On the other side of the ledger is Michelle Wie, who won one amateur tournament at age 13 and then, because she skipped the gradual ladder concept, found herself constantly overmatched and didn’t win again until she was 19. Her failure occurred because she didn’t learn to fail correctly. Here you have two young magical athletes; one developed perfectly with just the right balance between failure and success, while the other was a talent ruined by too much failure.


But there is another element in the anatomy of a champion – not only is there a ladder to be climbed on the public side, i.e., tournaments layered with just enough challenge to keep players interested – but there is a private side where their training routine is centered around a key concept: fail in practice to win in competition.

This introduces the concept of exploratory failure, where the golfer pushes the boundaries of performance, a protocol that features managing failure as a key element.

This means that failure is an aid that signals the approach of an optimum challenge point (OCP), a point every player who seeks improvement must find.

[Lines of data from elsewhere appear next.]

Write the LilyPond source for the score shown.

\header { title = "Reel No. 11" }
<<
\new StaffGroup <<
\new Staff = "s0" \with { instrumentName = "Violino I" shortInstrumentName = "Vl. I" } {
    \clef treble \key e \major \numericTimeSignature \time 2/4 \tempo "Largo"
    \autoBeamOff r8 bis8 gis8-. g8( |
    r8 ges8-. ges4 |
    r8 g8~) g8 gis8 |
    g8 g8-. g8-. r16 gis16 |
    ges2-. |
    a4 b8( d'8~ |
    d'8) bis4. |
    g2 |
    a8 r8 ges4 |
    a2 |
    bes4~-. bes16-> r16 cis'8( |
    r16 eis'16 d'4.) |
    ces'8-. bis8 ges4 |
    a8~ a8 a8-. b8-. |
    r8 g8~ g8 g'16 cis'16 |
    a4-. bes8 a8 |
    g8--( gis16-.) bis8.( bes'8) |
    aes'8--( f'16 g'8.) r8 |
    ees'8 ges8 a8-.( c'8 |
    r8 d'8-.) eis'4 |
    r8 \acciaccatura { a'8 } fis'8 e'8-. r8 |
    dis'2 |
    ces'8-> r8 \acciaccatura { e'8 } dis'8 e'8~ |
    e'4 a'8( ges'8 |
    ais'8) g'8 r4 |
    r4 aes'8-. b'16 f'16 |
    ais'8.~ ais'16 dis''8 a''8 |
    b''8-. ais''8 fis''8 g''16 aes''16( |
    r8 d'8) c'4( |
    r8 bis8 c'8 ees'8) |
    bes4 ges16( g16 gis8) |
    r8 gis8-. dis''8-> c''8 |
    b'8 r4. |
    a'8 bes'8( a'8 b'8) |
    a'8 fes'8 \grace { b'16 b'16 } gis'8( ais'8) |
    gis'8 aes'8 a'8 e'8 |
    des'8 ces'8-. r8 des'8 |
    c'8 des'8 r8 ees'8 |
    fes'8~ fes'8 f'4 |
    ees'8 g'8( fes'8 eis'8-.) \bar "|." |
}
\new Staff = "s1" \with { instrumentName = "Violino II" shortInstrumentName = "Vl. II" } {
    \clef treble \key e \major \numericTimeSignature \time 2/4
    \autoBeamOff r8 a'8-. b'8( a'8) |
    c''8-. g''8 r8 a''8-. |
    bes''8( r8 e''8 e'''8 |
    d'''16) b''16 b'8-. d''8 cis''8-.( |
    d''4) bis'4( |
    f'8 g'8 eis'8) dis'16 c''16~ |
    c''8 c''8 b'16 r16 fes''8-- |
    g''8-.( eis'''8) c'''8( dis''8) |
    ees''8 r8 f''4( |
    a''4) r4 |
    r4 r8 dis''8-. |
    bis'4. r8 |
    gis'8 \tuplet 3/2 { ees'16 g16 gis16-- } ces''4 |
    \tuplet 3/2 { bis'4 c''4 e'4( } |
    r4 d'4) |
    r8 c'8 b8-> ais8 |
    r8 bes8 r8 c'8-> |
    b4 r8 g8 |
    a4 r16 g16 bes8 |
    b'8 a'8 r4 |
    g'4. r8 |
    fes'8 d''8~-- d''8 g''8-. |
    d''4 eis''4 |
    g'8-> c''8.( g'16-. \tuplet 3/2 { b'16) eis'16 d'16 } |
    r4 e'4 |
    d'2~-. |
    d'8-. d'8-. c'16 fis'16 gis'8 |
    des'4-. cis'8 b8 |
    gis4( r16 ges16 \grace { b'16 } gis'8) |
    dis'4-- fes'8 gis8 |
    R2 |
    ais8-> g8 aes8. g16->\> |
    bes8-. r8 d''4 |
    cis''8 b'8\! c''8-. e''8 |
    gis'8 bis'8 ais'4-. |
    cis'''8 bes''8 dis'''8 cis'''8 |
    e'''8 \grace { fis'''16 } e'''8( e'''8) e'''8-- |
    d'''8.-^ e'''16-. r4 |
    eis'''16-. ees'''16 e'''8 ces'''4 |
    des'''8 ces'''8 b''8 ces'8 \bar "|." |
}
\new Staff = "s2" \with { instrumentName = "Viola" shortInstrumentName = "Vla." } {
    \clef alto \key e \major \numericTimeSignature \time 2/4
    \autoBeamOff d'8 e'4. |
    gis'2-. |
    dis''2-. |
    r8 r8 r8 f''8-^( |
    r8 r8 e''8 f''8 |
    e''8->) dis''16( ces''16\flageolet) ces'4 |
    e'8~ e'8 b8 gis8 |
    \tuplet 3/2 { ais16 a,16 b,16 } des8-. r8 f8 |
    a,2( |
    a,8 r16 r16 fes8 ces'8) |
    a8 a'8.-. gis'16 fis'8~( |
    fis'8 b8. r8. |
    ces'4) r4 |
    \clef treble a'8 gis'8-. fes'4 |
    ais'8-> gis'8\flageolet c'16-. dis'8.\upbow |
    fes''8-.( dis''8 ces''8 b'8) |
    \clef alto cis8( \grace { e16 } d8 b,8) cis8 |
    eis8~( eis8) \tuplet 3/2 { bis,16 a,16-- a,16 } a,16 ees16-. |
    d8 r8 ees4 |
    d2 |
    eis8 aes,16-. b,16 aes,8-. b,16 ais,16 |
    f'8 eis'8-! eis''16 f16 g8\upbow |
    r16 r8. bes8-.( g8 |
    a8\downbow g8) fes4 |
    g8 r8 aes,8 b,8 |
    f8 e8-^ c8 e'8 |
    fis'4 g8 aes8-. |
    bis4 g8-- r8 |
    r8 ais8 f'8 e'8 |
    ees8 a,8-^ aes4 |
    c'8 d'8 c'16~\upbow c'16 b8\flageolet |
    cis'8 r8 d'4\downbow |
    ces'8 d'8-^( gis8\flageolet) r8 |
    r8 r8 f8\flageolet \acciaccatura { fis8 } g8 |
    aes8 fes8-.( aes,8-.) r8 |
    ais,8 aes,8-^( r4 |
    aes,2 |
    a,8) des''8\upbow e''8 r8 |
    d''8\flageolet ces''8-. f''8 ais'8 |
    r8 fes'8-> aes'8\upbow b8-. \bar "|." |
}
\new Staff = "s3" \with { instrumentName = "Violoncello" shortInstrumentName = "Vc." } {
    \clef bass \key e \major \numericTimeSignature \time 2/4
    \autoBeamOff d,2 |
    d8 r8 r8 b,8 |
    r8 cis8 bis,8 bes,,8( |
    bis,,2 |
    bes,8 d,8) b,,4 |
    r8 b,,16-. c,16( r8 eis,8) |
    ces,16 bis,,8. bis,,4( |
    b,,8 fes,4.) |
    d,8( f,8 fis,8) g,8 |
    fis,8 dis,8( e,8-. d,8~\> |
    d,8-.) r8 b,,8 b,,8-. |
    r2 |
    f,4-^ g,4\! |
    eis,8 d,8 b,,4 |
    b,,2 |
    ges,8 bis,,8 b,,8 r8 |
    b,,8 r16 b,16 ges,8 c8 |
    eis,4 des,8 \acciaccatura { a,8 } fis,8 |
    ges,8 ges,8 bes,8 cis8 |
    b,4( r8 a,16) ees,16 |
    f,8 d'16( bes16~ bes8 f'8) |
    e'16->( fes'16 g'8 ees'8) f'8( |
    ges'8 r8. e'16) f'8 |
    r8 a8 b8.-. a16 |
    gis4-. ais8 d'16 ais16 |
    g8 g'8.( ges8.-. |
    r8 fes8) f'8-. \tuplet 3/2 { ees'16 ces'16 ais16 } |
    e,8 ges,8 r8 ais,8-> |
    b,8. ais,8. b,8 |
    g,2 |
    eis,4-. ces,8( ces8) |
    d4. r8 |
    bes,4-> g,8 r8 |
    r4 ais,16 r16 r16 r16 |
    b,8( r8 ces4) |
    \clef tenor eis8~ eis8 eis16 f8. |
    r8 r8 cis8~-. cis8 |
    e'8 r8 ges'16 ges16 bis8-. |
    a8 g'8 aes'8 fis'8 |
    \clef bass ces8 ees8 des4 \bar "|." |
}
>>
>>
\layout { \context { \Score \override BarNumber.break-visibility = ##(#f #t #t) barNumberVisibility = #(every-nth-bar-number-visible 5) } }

As a coach, each training protocol I devise varies in that it contains an OCP around which the protocol is centered. However, the OCP is somewhat elusive in that (1) it is unique to the golfer, and (2) it changes as the golfer improves. Think of the OCP in this way: if your challenge is too strong, you will consistently fail both in practice and in competition. If the challenge is too easy, you will succeed in practice, but fail in competition. Either way, it is a sure sign that you have the wrong OCP.

Through my own studies here at Keiser University, I have found that you have nailed your OCP when you fail at a given task in practice ~30 percent of the time. If your goal is to hit straight drives that travel at least 280 yards, keep practicing until you can do it at least seven times out of 10.

Serious neurological sparks fly when you achieve the correct OCP. According to a professor of bio-kinesiology at the University of Southern California, challenging tasks tend to overload your short-term memory, making your long-term memory pick up the overflow. This is good because short-term memory is a temporary holding bin for information that is dumped almost as soon as it’s received/reviewed – you don’t need to remember last Monday’s shopping list.

However, you will not improve in golf if you don’t find a way to involve your long-term memory – if you use only your short-term bin, it will automatically self-erase, and the data (i.e., the swing moves you’re working on) will be lost. This explains why you kill it on the range, but the next morning hook it O.B. off the first tee. So, to make sure you overwhelm your short-term capacity in the correct fashion, you must toughen up your practice just enough to involve your long-term, permanent memory.

I have found that the magic number is 30, the percent of failure you must create to titrate your max OCP. Of course, it varies given the circumstances and the player, but your coach should be able to design a practice routine that identifies your current personal OCP – a flexible program that adjusts itself as your skill level changes.

If you do not have a coach, try different practice structures to find your OCP (your ideal level of practice difficulty). Once you get comfortable, move to a more difficult structure to cement long-term retention.